Ortona, la mega discarica che neutralizza l’amianto

23 Settembre 2014

Viaggio nell’impianto di 41mila metri quadrati in contrada Taverna Nuova TonneIlate di materiale ad alto rischio finiscono in una tomba di argilla

ORTONA. Amianto, una parola che fa paura, un materiale la cui pericolosità per la salute incute timore a tutti. In contrada Taverna Nuova, a Ortona, è presente da qualche anno una discarica che si occupa della sua raccolta. È la società Sigma 90 srl ad essere a capo dell’impianto ortonese, con l'obiettivo di sviluppare le migliori tecnologie ecologiche per lo smaltimento e il recupero di questo tipo di rifiuti, secondo standard di elevata efficienza e nel rispetto delle regole vigenti in materia di tutela dell'ambiente. Quello che l'azienda infatti si prefigge, è garantire qualità di gestione e di trattamento del rifiuto, ponendo la massima attenzione ai rischi sanitari. Il Centro ha affrontato un viaggio alla scoperta dell’azienda stessa, per dare testimonianza del lavoro svolto al suo interno. Il sito di Ortona è stato autorizzato nel 2001 ed è entrato in esercizio nel settembre 2003. I 41.500 metri quadri di superficie della discarica, però, inizialmente venivano utilizzati in maniera diversa da oggi: «C'era una configurazione differente perché l'amianto compatto si smaltiva in discariche per rifiuti inerti» spiega Angelo Marrollo, direttore commerciale della Sigma 90. «Poi, una successiva normativa ha voluto che per il materiale in questione fosse prevista una tipologia di discarica di rifiuti non pericolosi monodedicata all’amianto». Le nuove regole hanno richiesto alcuni adeguamenti e di conseguenza una sospensione delle attività nel 2005, riprese a seguito di una nuova autorizzazione dell'Aia risalente al 2010. Ma quali sono i processi seguiti dalla Sigma 90 e, soprattutto, la presenza di amianto mette a rischio la salute delle persone? Come ci viene spiegato, quello di Ortona è un impianto all'avanguardia, specializzato nello smaltimento di amianto in matrice cementizia. I rifiuti, dopo un rigido controllo all'ingresso, vengono conferiti in discarica mediante una coltivazione a strati.

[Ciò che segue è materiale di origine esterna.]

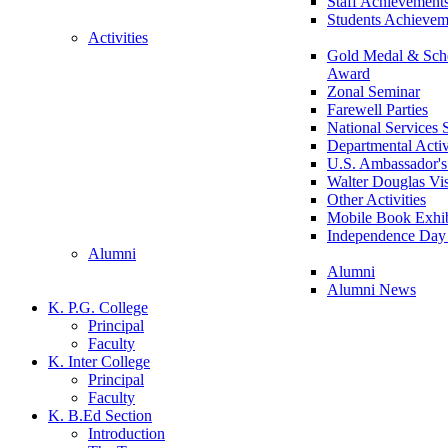
Staff Achievement
Students Achievem
Activities
Gold Medal & Scho
Award
Zonal Seminar
Farewell Parties
National Services
Departmental Activ
U.S. Ambassador's 
Walter Douglas Vis
Other Activities
Mobile Book Exhib
Independence Day 
Alumni
Alumni
Alumni News
K. P.G. College
Principal
Faculty
K. Inter College
Principal
Faculty
K. B.Ed Section
Introduction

Quando la vasca impermeabilizzata, che ha una superficie pari 25.910 mq, avrà raggiunto la sua capacità massima, si procederà alla sua sigillatura idraulica con l'impiego di materiali impermeabili quali argilla e HDPE (polietilene ad alta densità), ed alla riqualificazione del sito mediante un progetto di impianto fotovoltaico per la produzione di energia da fonti rinnovabili in un contesto perimetrale di vegetazione autoctona.

La discarica, inoltre, è seguita attraverso precisi controlli: «L'Arta si adopera sistematicamente in esami, come da programma» commenta Marrollo. «Ed anche l'azienda, da parte sua, ha un proprio sistema di controllo attivo». In tal senso va spiegato anche il monitoraggio costante sulle eventuali ricadute dell’attività della discarica nell’ambiente. La sicurezza è un imperativo assoluto, una necessità per la natura e la popolazione.